▶ Source information:
--*--

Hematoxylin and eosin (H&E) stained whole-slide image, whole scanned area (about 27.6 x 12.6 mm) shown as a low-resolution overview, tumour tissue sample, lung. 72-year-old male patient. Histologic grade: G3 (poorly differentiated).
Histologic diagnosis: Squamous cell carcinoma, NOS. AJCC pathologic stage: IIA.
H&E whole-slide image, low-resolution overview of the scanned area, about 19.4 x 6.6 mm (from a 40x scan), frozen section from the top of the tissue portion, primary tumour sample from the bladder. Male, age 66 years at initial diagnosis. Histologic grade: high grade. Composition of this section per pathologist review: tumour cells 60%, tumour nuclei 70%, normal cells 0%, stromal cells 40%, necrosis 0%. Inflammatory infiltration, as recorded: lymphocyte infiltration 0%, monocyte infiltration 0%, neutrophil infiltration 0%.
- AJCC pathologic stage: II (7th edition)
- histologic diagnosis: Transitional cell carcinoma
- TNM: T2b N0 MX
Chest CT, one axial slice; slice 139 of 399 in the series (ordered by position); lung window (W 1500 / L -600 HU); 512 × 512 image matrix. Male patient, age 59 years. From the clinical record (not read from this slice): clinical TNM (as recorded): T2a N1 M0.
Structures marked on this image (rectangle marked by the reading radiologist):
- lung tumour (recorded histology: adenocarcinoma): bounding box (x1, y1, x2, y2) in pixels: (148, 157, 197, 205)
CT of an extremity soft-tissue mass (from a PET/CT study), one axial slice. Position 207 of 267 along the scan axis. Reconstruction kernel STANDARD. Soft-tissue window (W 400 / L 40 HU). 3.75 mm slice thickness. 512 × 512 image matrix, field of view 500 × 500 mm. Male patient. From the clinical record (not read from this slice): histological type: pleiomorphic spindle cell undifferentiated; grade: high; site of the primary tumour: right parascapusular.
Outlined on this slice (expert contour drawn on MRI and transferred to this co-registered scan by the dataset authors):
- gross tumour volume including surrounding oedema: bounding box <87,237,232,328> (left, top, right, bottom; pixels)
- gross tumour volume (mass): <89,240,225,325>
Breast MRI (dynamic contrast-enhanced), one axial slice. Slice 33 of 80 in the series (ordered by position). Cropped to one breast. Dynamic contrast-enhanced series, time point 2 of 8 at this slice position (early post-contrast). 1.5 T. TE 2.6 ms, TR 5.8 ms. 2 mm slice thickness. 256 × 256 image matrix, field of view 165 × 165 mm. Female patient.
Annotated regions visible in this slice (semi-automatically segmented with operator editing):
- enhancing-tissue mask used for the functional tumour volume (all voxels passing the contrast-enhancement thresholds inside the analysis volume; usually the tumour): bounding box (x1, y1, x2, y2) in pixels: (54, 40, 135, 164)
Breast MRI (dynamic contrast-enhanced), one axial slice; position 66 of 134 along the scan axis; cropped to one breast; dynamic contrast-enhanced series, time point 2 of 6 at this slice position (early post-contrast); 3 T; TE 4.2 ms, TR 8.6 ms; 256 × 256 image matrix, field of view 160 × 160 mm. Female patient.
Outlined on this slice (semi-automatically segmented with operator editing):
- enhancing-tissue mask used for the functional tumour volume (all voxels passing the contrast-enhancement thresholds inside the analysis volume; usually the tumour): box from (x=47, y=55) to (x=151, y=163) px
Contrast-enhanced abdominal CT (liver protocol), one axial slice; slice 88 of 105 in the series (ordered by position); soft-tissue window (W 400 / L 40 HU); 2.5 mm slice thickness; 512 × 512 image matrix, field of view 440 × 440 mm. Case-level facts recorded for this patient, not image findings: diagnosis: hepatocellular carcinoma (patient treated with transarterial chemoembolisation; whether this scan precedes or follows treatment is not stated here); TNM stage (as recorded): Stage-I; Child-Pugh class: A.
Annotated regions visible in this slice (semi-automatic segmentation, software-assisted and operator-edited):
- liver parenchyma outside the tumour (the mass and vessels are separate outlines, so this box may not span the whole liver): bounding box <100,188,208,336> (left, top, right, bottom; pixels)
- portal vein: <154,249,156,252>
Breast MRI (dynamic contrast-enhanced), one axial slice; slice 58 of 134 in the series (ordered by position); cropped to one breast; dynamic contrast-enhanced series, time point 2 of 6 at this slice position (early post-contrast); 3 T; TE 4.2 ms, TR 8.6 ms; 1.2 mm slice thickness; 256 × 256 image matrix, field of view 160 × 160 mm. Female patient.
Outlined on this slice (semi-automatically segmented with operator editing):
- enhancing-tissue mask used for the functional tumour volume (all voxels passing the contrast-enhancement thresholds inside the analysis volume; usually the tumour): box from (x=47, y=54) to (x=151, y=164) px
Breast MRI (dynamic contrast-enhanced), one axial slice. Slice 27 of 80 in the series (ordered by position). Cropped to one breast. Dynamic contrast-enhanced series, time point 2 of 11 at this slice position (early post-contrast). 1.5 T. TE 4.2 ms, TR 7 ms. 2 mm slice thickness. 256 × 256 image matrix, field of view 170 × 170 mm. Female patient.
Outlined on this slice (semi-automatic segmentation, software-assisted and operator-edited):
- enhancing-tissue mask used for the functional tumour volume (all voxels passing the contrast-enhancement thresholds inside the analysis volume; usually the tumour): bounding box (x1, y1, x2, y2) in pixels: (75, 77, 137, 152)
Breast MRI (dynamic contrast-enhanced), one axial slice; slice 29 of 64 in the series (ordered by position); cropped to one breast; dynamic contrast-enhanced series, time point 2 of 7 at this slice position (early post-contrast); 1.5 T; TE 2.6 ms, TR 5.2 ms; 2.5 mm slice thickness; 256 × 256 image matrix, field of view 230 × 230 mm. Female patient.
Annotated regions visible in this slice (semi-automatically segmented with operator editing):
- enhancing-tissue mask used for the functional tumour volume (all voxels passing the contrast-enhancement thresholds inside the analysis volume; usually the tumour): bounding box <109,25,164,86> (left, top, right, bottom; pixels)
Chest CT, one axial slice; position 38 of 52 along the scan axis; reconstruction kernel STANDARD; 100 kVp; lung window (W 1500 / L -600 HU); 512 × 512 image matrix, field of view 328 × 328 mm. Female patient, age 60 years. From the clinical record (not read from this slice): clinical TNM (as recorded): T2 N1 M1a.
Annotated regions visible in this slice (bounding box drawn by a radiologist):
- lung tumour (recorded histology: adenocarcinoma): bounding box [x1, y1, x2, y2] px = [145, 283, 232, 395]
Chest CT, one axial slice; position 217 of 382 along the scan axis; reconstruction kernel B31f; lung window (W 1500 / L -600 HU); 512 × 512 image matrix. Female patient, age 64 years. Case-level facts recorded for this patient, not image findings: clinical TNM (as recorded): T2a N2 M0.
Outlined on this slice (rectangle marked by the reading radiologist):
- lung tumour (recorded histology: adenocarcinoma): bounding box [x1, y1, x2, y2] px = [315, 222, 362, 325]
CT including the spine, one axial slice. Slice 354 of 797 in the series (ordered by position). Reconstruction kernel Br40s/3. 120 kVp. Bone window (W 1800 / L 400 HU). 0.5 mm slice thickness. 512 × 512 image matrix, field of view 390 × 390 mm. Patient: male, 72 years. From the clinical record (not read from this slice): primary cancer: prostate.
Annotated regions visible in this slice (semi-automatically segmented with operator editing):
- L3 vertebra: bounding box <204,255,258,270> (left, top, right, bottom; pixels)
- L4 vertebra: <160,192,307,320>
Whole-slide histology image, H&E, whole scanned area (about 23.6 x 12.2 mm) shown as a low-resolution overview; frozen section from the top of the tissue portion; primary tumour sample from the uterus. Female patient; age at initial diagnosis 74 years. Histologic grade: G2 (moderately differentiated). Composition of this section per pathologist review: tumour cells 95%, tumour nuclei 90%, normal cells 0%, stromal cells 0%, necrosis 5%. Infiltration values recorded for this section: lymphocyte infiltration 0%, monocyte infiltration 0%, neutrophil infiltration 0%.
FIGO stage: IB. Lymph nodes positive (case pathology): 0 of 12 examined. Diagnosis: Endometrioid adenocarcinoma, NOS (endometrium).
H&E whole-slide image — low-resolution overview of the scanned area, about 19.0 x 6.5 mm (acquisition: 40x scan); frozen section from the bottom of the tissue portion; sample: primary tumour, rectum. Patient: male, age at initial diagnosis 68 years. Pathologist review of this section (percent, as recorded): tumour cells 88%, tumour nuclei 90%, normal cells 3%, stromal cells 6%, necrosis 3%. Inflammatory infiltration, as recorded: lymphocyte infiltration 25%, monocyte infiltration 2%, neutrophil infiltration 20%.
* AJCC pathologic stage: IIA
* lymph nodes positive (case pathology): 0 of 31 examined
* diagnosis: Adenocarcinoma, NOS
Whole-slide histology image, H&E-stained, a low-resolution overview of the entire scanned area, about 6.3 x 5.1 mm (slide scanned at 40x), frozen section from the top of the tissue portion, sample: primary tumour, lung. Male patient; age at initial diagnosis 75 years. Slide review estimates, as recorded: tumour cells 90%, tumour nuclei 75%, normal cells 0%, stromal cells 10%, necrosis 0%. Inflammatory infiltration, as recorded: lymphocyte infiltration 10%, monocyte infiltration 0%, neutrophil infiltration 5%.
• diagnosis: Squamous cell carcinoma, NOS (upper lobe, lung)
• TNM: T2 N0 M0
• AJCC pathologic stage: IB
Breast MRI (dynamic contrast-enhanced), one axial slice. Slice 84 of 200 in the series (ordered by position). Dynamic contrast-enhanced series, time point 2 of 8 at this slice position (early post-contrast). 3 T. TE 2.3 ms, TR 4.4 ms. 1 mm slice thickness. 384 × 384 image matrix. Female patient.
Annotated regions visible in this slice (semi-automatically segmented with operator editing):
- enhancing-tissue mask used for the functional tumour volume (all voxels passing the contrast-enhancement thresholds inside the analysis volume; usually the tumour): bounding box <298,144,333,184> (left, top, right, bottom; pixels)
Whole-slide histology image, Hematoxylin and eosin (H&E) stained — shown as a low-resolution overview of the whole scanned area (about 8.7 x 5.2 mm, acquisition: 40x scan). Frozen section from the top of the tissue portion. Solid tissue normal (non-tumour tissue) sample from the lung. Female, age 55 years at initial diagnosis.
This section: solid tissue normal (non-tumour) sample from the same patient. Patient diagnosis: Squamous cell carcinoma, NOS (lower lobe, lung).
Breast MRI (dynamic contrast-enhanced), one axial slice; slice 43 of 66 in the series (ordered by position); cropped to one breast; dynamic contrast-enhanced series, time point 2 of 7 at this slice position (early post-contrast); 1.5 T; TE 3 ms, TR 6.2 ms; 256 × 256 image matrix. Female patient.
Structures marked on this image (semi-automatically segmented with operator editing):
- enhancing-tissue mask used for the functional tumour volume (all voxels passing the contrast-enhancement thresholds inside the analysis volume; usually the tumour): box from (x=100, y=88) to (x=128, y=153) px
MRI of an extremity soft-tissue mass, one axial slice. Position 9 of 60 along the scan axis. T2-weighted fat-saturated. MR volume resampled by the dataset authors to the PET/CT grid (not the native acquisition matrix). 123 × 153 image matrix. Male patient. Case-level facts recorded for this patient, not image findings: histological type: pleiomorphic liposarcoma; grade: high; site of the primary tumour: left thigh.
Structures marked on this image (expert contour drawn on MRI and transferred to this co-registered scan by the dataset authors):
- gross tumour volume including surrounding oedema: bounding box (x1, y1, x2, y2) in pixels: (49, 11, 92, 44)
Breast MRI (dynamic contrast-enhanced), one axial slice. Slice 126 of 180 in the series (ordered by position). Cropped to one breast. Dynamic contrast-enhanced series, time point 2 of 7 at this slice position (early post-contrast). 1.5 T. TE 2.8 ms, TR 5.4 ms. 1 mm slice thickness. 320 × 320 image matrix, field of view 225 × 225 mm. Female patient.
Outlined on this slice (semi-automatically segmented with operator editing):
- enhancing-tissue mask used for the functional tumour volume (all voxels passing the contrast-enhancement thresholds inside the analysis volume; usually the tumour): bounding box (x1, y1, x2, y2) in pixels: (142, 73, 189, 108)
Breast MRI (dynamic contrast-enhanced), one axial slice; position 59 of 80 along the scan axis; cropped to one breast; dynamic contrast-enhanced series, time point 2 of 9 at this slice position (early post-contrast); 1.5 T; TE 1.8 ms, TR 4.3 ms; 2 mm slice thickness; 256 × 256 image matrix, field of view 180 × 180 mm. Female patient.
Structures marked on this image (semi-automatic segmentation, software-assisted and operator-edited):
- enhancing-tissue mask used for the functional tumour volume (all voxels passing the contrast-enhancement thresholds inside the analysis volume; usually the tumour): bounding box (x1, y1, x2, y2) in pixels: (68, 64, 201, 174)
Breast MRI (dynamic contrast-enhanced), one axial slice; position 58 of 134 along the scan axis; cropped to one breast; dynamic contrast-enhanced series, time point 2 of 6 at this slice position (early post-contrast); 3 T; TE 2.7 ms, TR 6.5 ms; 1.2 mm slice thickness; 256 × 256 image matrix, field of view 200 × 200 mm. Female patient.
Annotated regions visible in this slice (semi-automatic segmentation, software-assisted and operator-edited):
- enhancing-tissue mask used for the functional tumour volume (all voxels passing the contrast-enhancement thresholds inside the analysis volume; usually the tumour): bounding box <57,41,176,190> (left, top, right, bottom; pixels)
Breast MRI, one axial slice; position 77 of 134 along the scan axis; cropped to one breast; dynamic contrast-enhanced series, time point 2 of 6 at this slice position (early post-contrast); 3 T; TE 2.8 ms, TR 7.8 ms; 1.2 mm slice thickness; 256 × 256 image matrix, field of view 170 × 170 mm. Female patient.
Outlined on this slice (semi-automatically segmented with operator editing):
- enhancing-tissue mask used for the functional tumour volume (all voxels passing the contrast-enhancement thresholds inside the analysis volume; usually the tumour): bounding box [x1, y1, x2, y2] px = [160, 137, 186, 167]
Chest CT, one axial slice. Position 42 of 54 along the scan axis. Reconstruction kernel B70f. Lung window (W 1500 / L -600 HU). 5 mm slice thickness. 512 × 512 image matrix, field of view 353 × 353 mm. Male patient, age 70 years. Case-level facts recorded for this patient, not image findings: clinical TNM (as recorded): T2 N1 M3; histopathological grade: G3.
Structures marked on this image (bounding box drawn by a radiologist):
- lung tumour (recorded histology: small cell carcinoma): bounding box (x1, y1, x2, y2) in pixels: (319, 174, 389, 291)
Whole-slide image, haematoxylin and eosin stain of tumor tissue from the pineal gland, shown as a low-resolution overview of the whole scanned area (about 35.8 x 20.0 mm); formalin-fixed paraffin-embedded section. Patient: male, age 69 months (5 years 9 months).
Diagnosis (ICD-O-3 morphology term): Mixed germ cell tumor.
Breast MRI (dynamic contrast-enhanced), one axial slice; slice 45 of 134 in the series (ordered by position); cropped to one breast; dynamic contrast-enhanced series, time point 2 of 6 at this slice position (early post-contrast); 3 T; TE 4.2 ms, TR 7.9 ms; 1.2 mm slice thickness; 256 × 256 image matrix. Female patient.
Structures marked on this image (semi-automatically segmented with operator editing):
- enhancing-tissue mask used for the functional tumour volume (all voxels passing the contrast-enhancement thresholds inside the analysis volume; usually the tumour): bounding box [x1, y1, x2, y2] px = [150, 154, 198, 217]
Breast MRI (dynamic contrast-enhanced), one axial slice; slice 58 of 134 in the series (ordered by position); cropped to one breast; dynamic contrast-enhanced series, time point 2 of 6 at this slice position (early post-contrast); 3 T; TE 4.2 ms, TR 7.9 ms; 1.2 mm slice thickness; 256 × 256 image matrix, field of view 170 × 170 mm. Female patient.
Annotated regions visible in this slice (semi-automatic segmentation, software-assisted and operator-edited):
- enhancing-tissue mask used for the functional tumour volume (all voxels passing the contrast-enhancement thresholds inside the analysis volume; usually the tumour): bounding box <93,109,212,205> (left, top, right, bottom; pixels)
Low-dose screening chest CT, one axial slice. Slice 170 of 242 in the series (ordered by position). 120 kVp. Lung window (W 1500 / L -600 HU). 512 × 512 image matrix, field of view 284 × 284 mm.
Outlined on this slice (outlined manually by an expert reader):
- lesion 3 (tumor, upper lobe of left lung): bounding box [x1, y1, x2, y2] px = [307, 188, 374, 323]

--*--

▶ Work request: Beginning with the first line of the records above, reproduce each line exactly, ending at the line that contains "<87,237,232,328> (left, top, right, bottom; pixels)", and leave out everything else.

▶ Response to the exercise:
Hematoxylin and eosin (H&E) stained whole-slide image, whole scanned area (about 27.6 x 12.6 mm) shown as a low-resolution overview, tumour tissue sample, lung. 72-year-old male patient. Histologic grade: G3 (poorly differentiated).
Histologic diagnosis: Squamous cell carcinoma, NOS. AJCC pathologic stage: IIA.
H&E whole-slide image, low-resolution overview of the scanned area, about 19.4 x 6.6 mm (from a 40x scan), frozen section from the top of the tissue portion, primary tumour sample from the bladder. Male, age 66 years at initial diagnosis. Histologic grade: high grade. Composition of this section per pathologist review: tumour cells 60%, tumour nuclei 70%, normal cells 0%, stromal cells 40%, necrosis 0%. Inflammatory infiltration, as recorded: lymphocyte infiltration 0%, monocyte infiltration 0%, neutrophil infiltration 0%.
- AJCC pathologic stage: II (7th edition)
- histologic diagnosis: Transitional cell carcinoma
- TNM: T2b N0 MX
Chest CT, one axial slice; slice 139 of 399 in the series (ordered by position); lung window (W 1500 / L -600 HU); 512 × 512 image matrix. Male patient, age 59 years. From the clinical record (not read from this slice): clinical TNM (as recorded): T2a N1 M0.
Structures marked on this image (rectangle marked by the reading radiologist):
- lung tumour (recorded histology: adenocarcinoma): bounding box (x1, y1, x2, y2) in pixels: (148, 157, 197, 205)
CT of an extremity soft-tissue mass (from a PET/CT study), one axial slice. Position 207 of 267 along the scan axis. Reconstruction kernel STANDARD. Soft-tissue window (W 400 / L 40 HU). 3.75 mm slice thickness. 512 × 512 image matrix, field of view 500 × 500 mm. Male patient. From the clinical record (not read from this slice): histological type: pleiomorphic spindle cell undifferentiated; grade: high; site of the primary tumour: right parascapusular.
Outlined on this slice (expert contour drawn on MRI and transferred to this co-registered scan by the dataset authors):
- gross tumour volume including surrounding oedema: bounding box <87,237,232,328> (left, top, right, bottom; pixels)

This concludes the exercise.